▸ TASK OBJECTIVE
Reproduce each of the following lines verbatim, omitting the pictures from your reply.

▸ GIVEN INFORMATION

____________

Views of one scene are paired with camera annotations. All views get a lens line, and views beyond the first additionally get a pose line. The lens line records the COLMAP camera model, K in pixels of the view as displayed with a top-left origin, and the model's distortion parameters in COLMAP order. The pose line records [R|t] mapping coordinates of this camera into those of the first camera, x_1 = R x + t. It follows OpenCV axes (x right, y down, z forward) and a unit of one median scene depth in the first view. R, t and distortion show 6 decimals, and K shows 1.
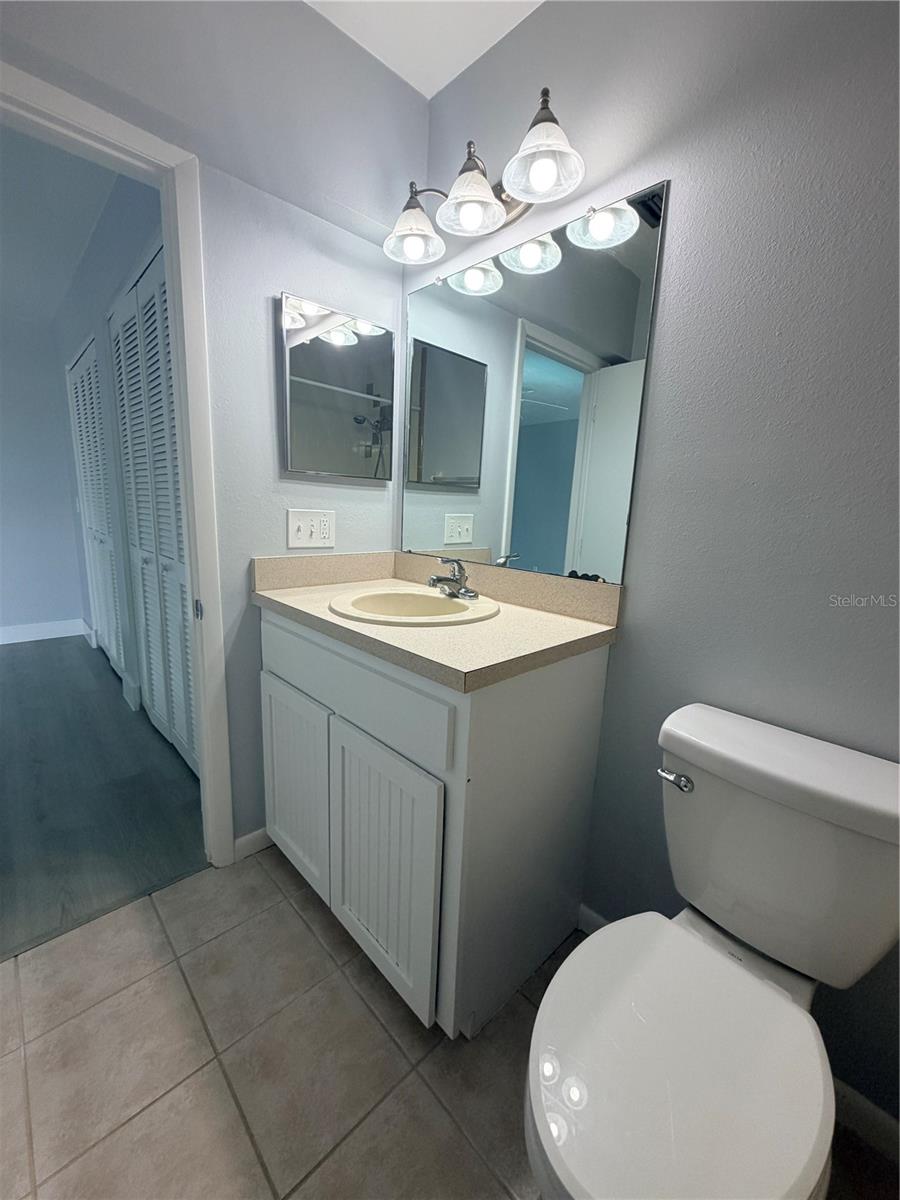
lens RADIAL K [[478.5, 0, 452.5], [0, 478.5, 599.0], [0, 0, 1]] dist [-0.000315, 0.000063]
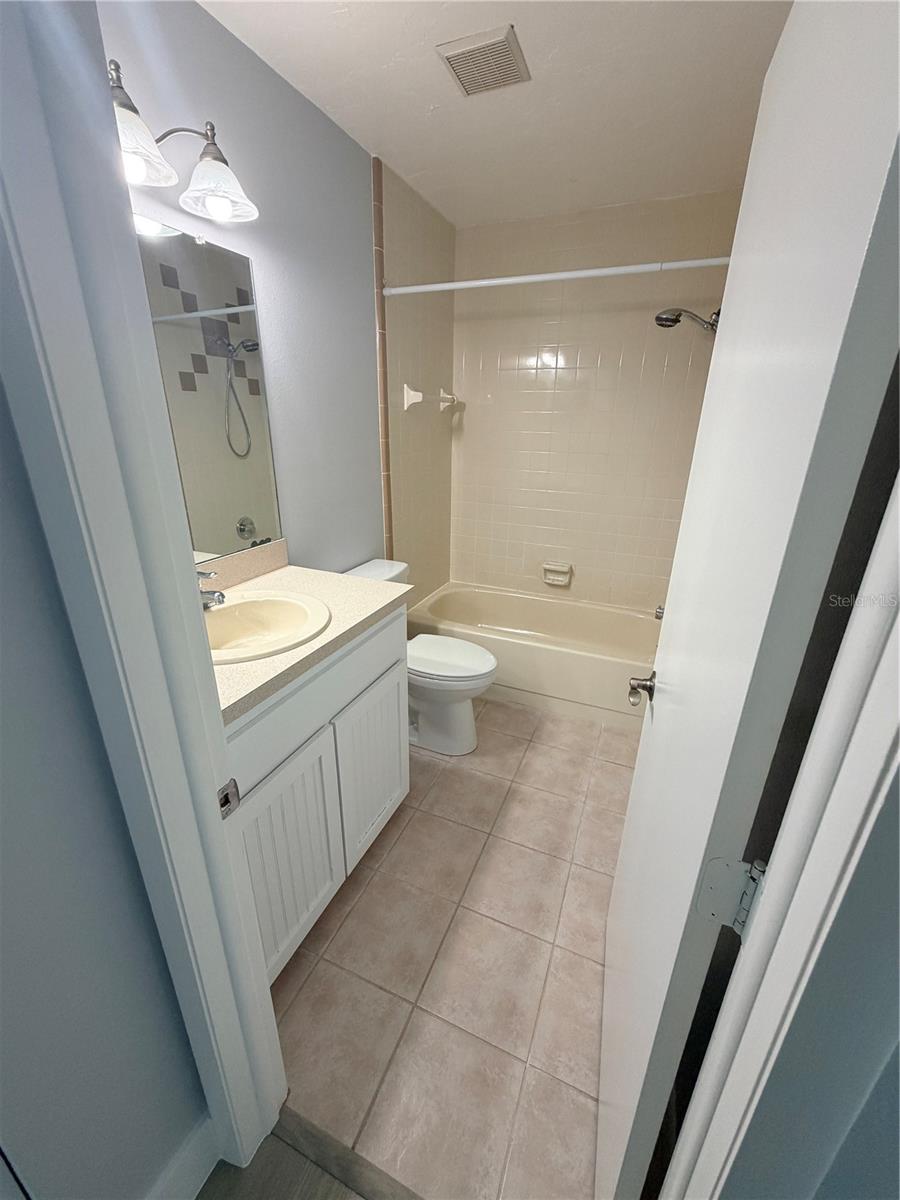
lens RADIAL K [[478.5, 0, 446.4], [0, 478.5, 601.4], [0, 0, 1]] dist [-0.000315, 0.000063]
pose [[-0.379605, -0.372021, 0.847054, -1.229787], [0.146367, 0.879906, 0.452043, -0.473045], [-0.913497, 0.295578, -0.279565, 1.048382]]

____________

▸ EXERCISE RESPONSE
Views of one scene are paired with camera annotations. All views get a lens line, and views beyond the first additionally get a pose line. The lens line records the COLMAP camera model, K in pixels of the view as displayed with a top-left origin, and the model's distortion parameters in COLMAP order. The pose line records [R|t] mapping coordinates of this camera into those of the first camera, x_1 = R x + t. It follows OpenCV axes (x right, y down, z forward) and a unit of one median scene depth in the first view. R, t and distortion show 6 decimals, and K shows 1.
lens RADIAL K [[478.5, 0, 452.5], [0, 478.5, 599.0], [0, 0, 1]] dist [-0.000315, 0.000063]
lens RADIAL K [[478.5, 0, 446.4], [0, 478.5, 601.4], [0, 0, 1]] dist [-0.000315, 0.000063]
pose [[-0.379605, -0.372021, 0.847054, -1.229787], [0.146367, 0.879906, 0.452043, -0.473045], [-0.913497, 0.295578, -0.279565, 1.048382]]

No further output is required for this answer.